Faux Fu

Tuesday, April 12, 2005

Noodling Probability

I've been noodling over an article I read in Friday's NY Times entitled "One Hundred Years of Uncertainty." It's by Brian Greene who has written about SuperString Theory in "The Elegant Universe." Greene writes about Albert Einstein, and the series of papers he wrote in 1905. Out of one of the papers was spawned Quantum Mechanics which describes a kind of 'spooky' universe, where there is no certainty, only probabilities. What we call 'reality' is just a bunch of jostling possibilities, that we 'force' (by observing the observed) into an outcome. So we live in a cosmos whose internal workings are highly uncertain. Our common perception is merely a definitive-looking veneer.
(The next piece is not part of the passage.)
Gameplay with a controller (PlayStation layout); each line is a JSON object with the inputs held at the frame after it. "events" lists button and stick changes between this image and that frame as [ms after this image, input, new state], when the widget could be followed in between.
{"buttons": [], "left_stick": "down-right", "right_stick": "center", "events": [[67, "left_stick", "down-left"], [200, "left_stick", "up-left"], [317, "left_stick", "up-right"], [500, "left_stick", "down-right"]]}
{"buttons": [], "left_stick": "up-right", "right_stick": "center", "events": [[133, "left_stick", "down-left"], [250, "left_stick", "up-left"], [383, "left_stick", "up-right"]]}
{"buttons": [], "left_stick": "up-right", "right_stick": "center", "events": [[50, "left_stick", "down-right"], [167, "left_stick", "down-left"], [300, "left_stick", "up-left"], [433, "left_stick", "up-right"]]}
OK sounds kind of kooky, but Quantum Mechanic's mathematics has "helped to make some of the most precise predictions in the history of science." One the one hand, this is all kind of disturbing, our perceptions are proven (again) to be illusory, but the universe is alive with probabilities and possibilities beyond our imaginings. Isn't that a more hopeful, exciting and mysterious universe to live in? It may be reassuring to live in a world of certainties, but this appears to be illusion; if we live in a world of probabilities, lets make our best guesses, lay down our bets, and see what happens!